───── Source passage

Thoughts on Religion

For years, I have avoided the conversation about religion. There is an unspoken deference that’s expected of all of us to give religion distance and respect, and generally allow them to do whatever they want. But that power has been abused, often in the name of righteousness, and I think it’s time the STEM community takes more of a stance on challenging religious texts, rather than pretend like they’re not there.

 

The STEM community’s stance has generally been to ignore religion because we have been at odds for centuries. The religious houses are conservative and believe in preservation - borderline stagnation. Whereas science is about moving forward.

 

I understand the desire to hold on to something greater than ourselves, and that something has a plan. There are so many unanswered questions about life; why is it happening? Why did it begin? What’s the point? And science cannot answer them.

 

I remember what it felt like to be comforted by what constitutes as an answer from a theological platform, because I was once a member of a religious house. I was heavily indoctrinated into Christianity from a young age. So, I am familiar with the arguments and the justifications of a faith that I once believed in whole-heartedly.

──────────
───── Recorded data

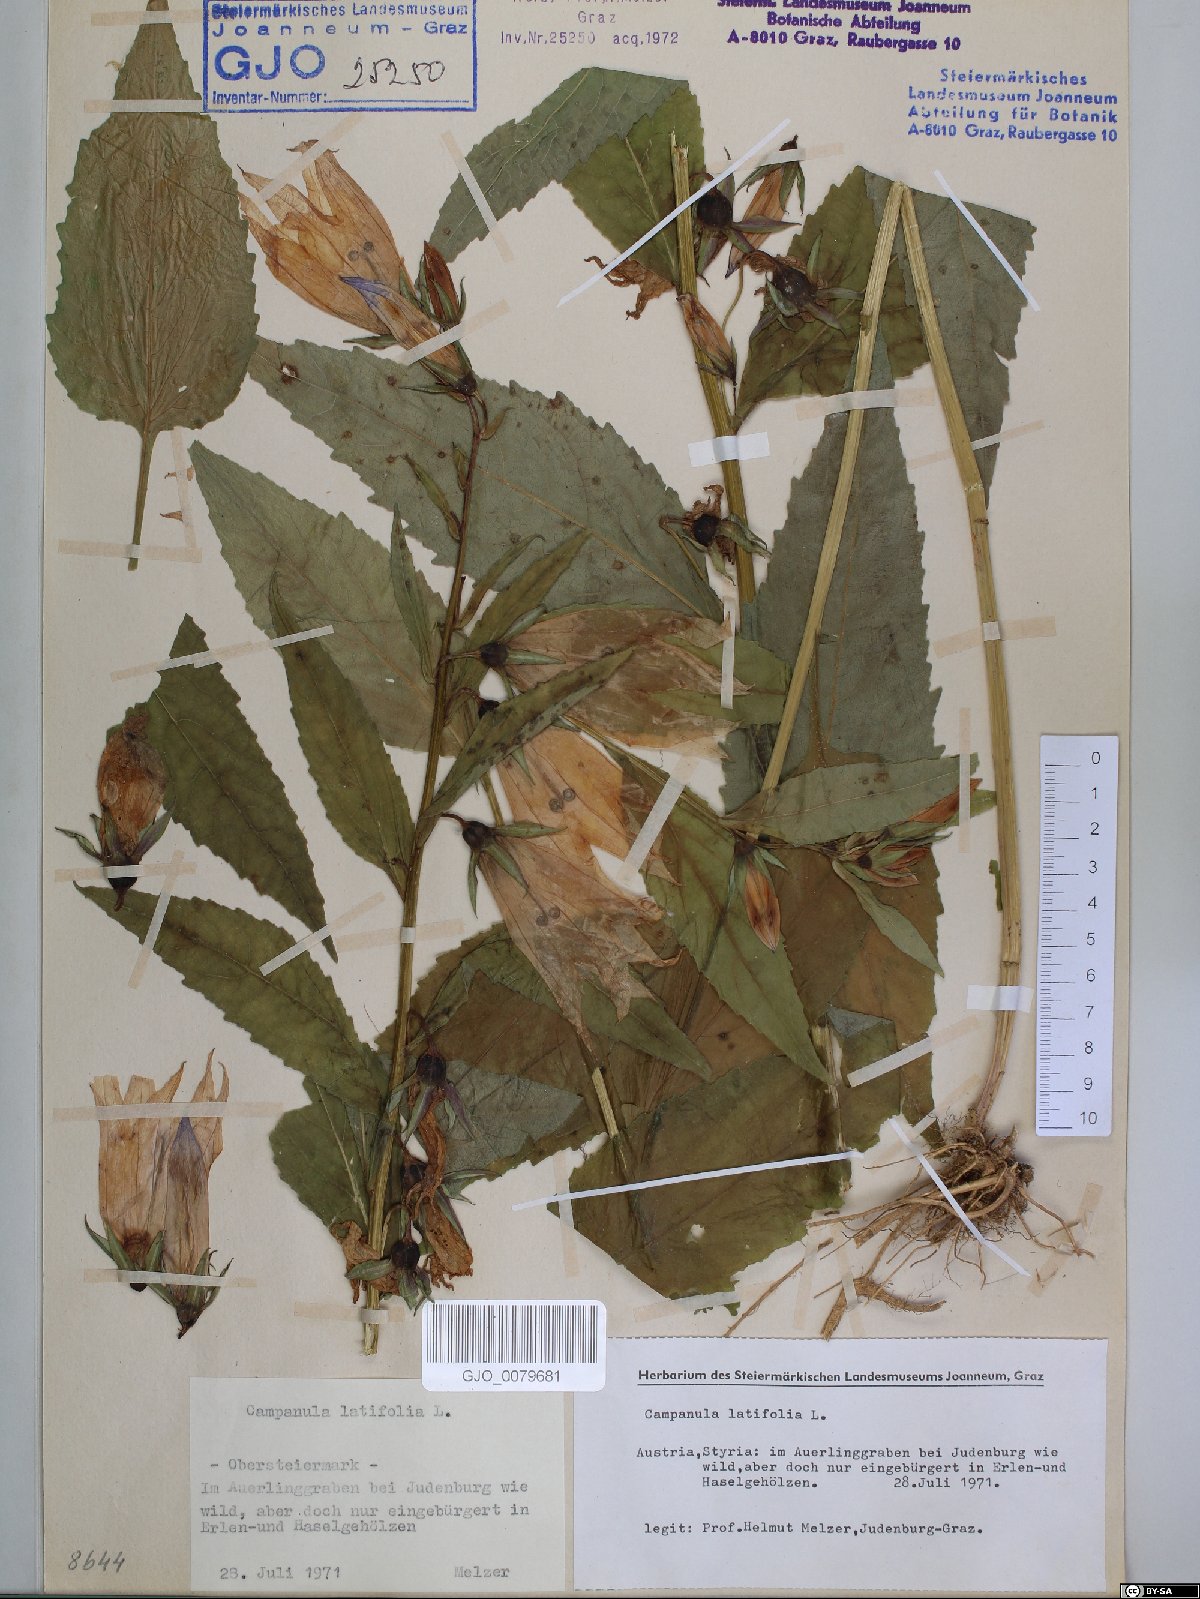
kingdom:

──────────

_Instructions_
(a) In the essay on religion, what faith was the writer heavily indoctrinated into from a young age?
(b) Reproduce the essay on religion word for word, from "The STEM community’s" up to and including "believed in whole-heartedly.".
(c) Write the next part of the essay on religion, picking up right after its last sentence.

_Outputs by task_
(a) Christianity.

(b)
The STEM community’s stance has generally been to ignore religion because we have been at odds for centuries. The religious houses are conservative and believe in preservation - borderline stagnation. Whereas science is about moving forward.

 

I understand the desire to hold on to something greater than ourselves, and that something has a plan. There are so many unanswered questions about life; why is it happening? Why did it begin? What’s the point? And science cannot answer them.

 

I remember what it felt like to be comforted by what constitutes as an answer from a theological platform, because I was once a member of a religious house. I was heavily indoctrinated into Christianity from a young age. So, I am familiar with the arguments and the justifications of a faith that I once believed in whole-heartedly.

(c)
 

Like many children indoctrinated into a system that presents God at the same time as Santa Claus and the tooth fairy, it’s plausible at first, but over time you begin to ask questions that never receive a satisfying answer. There is no evidence that any major religion on Earth is correct. In fact, as we progress, the more questions that were previously answered by them are now being answered by math and science.

 

STEM evolves with society through curiosity and discovering. Religion evolves by redlining the old stories or stripping them down. Picking and choosing what to believe based on international law and cultural shifts of the modern times. A constant game of catch-up as they lag behind society’s progression.

 

Exodus 35:2, if you work on the sabbath, you are to be put to death. Peter 2:18, slaves be subject to your masters. Exodus 21:7, how to sell your daughter into slavery. Don’t mix wool and linen. Don’t eat pork. Don’t mix two kinds of seeds in your crop. Et cetera, et cetera. We don’t follow many of the rules because either society has outlawed them, or outgrown them.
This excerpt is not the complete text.